• [INSTRUCTIONS FOR THE TASK]: Copy every entry as is. Leave images out.
▬▬▬▬▬▬
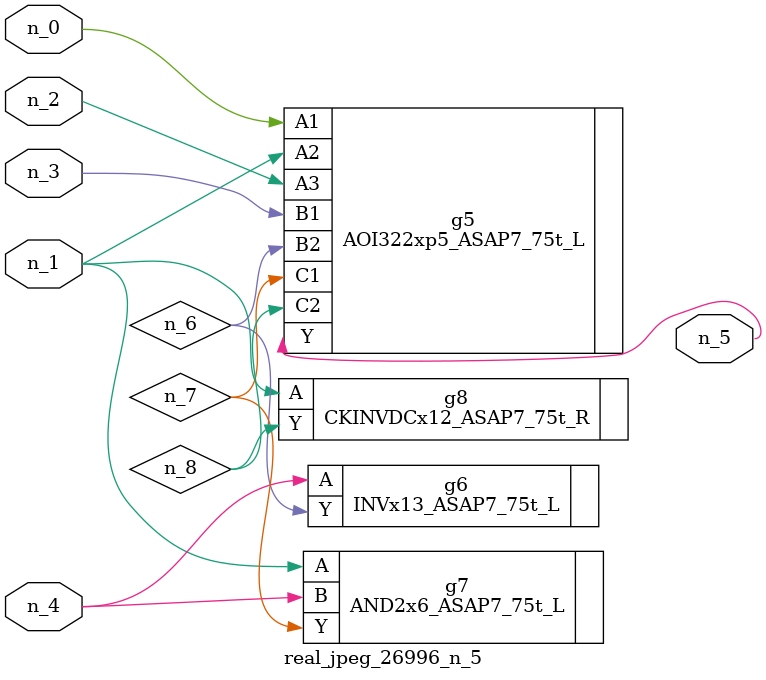
<source format=v>
module real_jpeg_26996_n_5 (n_4, n_0, n_1, n_2, n_3, n_5);

input n_4;
input n_0;
input n_1;
input n_2;
input n_3;

output n_5;

wire n_8;
wire n_6;
wire n_7;

AOI322xp5_ASAP7_75t_L g5 ( 
.A1(n_0),
.A2(n_1),
.A3(n_2),
.B1(n_3),
.B2(n_6),
.C1(n_7),
.C2(n_8),
.Y(n_5)
);

AND2x6_ASAP7_75t_L g7 ( 
.A(n_1),
.B(n_4),
.Y(n_7)
);

CKINVDCx12_ASAP7_75t_R g8 ( 
.A(n_1),
.Y(n_8)
);

INVx13_ASAP7_75t_L g6 ( 
.A(n_4),
.Y(n_6)
);


endmodule
</source>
▬▬▬▬▬▬
• [RESPONSE TO THIS TASK]:
<source format=v>
module real_jpeg_26996_n_5 (n_4, n_0, n_1, n_2, n_3, n_5);

input n_4;
input n_0;
input n_1;
input n_2;
input n_3;

output n_5;

wire n_8;
wire n_6;
wire n_7;

AOI322xp5_ASAP7_75t_L g5 ( 
.A1(n_0),
.A2(n_1),
.A3(n_2),
.B1(n_3),
.B2(n_6),
.C1(n_7),
.C2(n_8),
.Y(n_5)
);

AND2x6_ASAP7_75t_L g7 ( 
.A(n_1),
.B(n_4),
.Y(n_7)
);

CKINVDCx12_ASAP7_75t_R g8 ( 
.A(n_1),
.Y(n_8)
);

INVx13_ASAP7_75t_L g6 ( 
.A(n_4),
.Y(n_6)
);


endmodule
</source>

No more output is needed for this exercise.